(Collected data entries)
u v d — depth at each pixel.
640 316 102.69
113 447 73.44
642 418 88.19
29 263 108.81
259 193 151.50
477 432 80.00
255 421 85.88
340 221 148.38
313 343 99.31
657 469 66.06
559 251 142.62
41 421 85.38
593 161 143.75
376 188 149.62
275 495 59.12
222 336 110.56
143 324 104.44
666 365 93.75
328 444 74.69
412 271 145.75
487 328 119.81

■ **Action item**: Stop after the line containing "412 271 145.75": print exactly the lines from the start of the entries above up to it, that line included.

■ **Solution for this exercise**:
u v d — depth at each pixel.
640 316 102.69
113 447 73.44
642 418 88.19
29 263 108.81
259 193 151.50
477 432 80.00
255 421 85.88
340 221 148.38
313 343 99.31
657 469 66.06
559 251 142.62
41 421 85.38
593 161 143.75
376 188 149.62
275 495 59.12
222 336 110.56
143 324 104.44
666 365 93.75
328 444 74.69
412 271 145.75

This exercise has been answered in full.